Four women, friends since college, live in a charming southern beach town. One of them, Penelope, has more money than God. Which may be why she insists on playing the deity from time to time. Despite her beauty and inherited wealth, she becomes preoccupied with what might happen to her husband and children if she died. So she talks her husband into signing a codicil to her will. If she should die, he won’t remarry unless the new wife (and more importantly) mother, has been approved by her sister and three best friends. Years go by, the codicil gathers dust, and more than its share of hilarity, until the unthinkable happens and everyone she loved must find their way without Penelope. Simply told, it’s old money in the New South, romantic confusion, legal entanglements, and the unbreakable bonds between four women — and a man.

Q: If your protagonist were to wake up one day with a super power, what would that super power be?
She would be able to change the electro-magnetic field of the earth so that all weapons were useless and all bullies became physically helpless.

Q: Would your villain (or antagonist) prefer to be Emperor Ming The
Merciless or Darth Vader?

Darth Vader. Because his backstory is so complicated, it makes the hero’s actions carry more emotional weight.

Q: What do you consider the heart of your story? That is, what is the issue or emotion that propels things forward? Spill your guts on this one.
The story is about how those who are in mourning often battle guilt. They sometimes sabotage their own well-being out of that guilt. It’s about how fragile we are as humans, at least those who are emotionally connected, and that connection can both weaken us against people who don’t share our sentiments, and also strengthen our powers to bounce back.

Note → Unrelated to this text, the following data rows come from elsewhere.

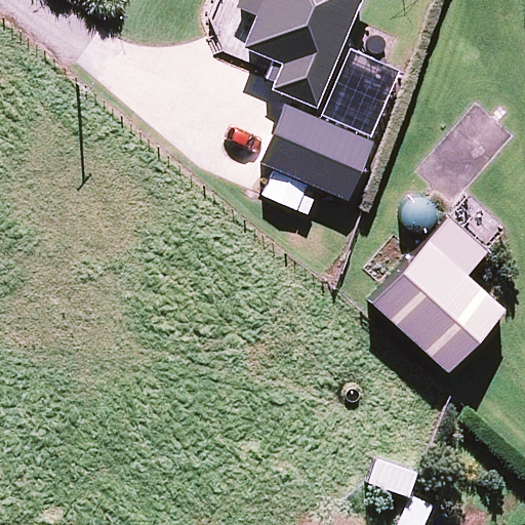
[(275,86),(320,105),(363,0),(239,0),(238,4),(259,12),(246,45),(286,62),(275,86)]
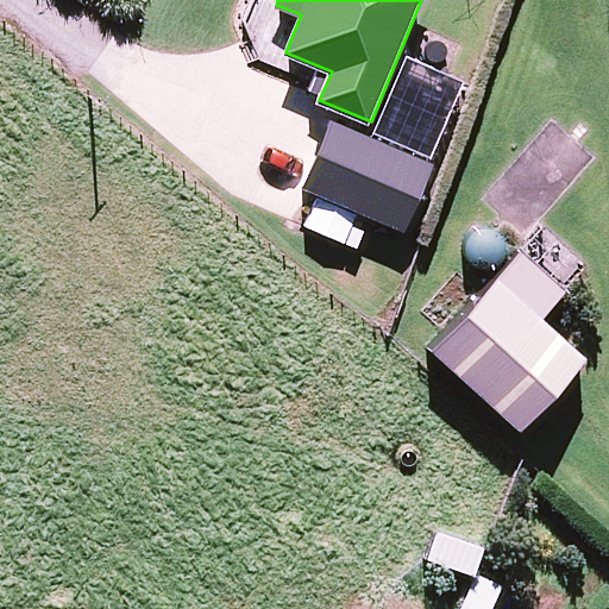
[(301,192),(405,236),(434,168),(331,124),(301,192)]
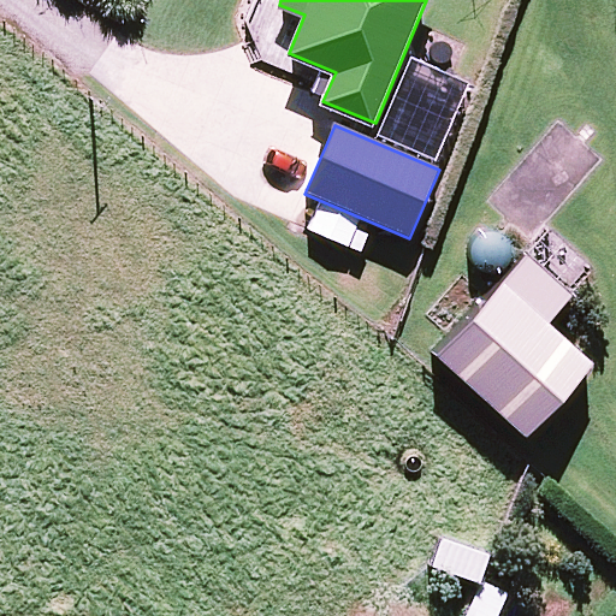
[(308,230),(362,252),(369,235),(355,229),(359,220),(319,203),(308,230)]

Q: If you were in charge of casting the movie adaptation of your book, who gets the call?
Patrick Dempsey (McDreamy on Grey’s Anatomy) or Liam Neeson could play Joey Adorno. Jessica Sarah Parker or Kyra Sedgewick could play the interloping nutritionist. Penelope Cruz or Holly Hunter would be great as Penelope. Lucy, Kate Winslet, Scarlett Johannsen, or Catherine Keener, who played Harper Lee in Capote and the love interest in 40 YEAR OLD VIRGIN. Martha: Frances McDormand, Cameron Diaz or Ellen Barkin. Susannah: Sandra Bullock, Tea Leoni or Kate Hudson.

Q: Is there a scene you cut from the book that you kind of wish you
could put back in?

Not in this one. In my first novel, set in England, my first line was Diana Lively is naked under her shiny yellow Mac. My editor at Penguin told me that too few Americans would understand that Mac is short for Mackintosh, or raincoat. So we changed the line to Diana Lively is naked under her bright yellow raincoat. The reason she’s standing there in her shower, wearing her raincoat is because she’s phobic about insects and has just discovered her pre-schooler with a packed of "Walking Stick Insect eggs" her brother has sent away for in the mail. Originally, the infestation was head lice but my friend Jane Ulrich told me lice are too "icky." I trusted her, but I hated to lose the head lice because they provided such a perfect contrast for the opulent living conditions at her husband’s suite in the Oxford colleges.

Q: Do you have a sample chapter posted?
Please go to my my website to read the first chapter. I dare you not to want to read the rest!

Q: Tell us why your editor is the best editor ever in the universe.
Because she picked up a nobody like me. Her other writers are Jodi Picoult, Vince Flynn, Brad Thor and Jennifer Wiener. And she took a chance on me! Plus, when I didn’t like the first cover they sent, she actually listened and had the new one made. Plus, she’s got a knack for cutting out superfluous and self-indulgent prose. PLUS, she came up with the title, and I think it’s a gem. It’s short, sweet, and can be understood on so many levels.